Twelve New Rock-Hewn Tombs Unearthed In Aswan Shed Light On Ancient People’s Health

More than 12 rock-hewn tombs have been unearthed in Gebel el-Silsila, located on the northern side of Gebel Al-Silsila in Aswan, Egypt.

The Egyptian-Swedish archaeologists led Maria Nilsson of Lund University and John Ward, were excavating in the area immediately to the north of the famous stele of King Amenhotep IV and stretching westwards to the Nile, informs Ahram Online.

Researchers say that each of the 3,400-year-old tombs excavated so far contained multiple burials and may have belonged to families who lived during the reigns of of New Kingdom pharoahs Amenhotep II and Thutmose III.

She also added, the team discovered another 12 rock cut tombs as well as three crypts cut into the rock, two niches possibly used for offerings, one tomb containing multiple animal burials, and three individual infant burials, along with other associated material.

The condition of the skeletal remains excavated by researchers suggests that these people worked hard and performed physical labor but were rather healthy. Many of the injuries appear to be in an advanced stage of healing, suggesting effective medical care.

One tomb contained the remains of sheep, goats, and Nile perch and an almost complete adult crocodile was also discovered resting on the floor in the courtyard immediately outside tomb number ST27. The crocodile was oriented in a north-south direction, with the head pointing to the north.
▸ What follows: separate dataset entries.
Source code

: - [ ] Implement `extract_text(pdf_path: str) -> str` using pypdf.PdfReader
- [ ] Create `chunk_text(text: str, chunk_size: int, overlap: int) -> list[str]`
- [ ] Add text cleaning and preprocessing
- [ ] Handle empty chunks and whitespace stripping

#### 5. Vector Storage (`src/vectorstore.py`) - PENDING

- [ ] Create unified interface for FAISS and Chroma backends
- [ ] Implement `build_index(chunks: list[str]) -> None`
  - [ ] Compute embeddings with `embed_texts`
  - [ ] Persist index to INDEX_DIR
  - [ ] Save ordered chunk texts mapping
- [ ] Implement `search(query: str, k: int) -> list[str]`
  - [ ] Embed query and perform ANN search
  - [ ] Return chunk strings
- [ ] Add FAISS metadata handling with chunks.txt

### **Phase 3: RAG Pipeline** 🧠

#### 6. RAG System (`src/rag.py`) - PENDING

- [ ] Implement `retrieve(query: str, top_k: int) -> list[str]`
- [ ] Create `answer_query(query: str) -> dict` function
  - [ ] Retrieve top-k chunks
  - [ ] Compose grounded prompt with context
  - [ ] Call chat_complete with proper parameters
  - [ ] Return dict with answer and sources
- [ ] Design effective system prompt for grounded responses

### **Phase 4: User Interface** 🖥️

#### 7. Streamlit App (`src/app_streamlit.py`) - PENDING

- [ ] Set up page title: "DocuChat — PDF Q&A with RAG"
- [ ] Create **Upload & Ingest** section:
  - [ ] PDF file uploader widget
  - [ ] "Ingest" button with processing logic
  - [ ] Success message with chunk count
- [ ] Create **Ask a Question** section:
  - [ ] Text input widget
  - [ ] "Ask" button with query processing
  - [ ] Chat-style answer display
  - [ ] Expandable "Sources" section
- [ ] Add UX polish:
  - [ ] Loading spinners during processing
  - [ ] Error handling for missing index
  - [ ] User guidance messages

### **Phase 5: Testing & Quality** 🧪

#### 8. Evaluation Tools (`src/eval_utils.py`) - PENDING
Three infant burials were also found; one infant wrapped in textile placed within a wooden coffin. Two of the three children were placed secreted within the overhangs of the natural sandstone bluffs. They were placed on their side, oriented in either a north-south direction, face towards the east, or alternatively a east-west direction, and facing north.

Amulets depicting the figure of the god Bes, necklaces, ceramic vessels, worked flint and colored pebbles were also found within the graves.

The excavations also revealed finely dressed sandstone sarcophagi, sculptured and occasionally painted pottery coffins, painted cartonnage, textile and organic wrapping, ceramic vessels and plates, as well as an array of jewelry, amulets and scarabs.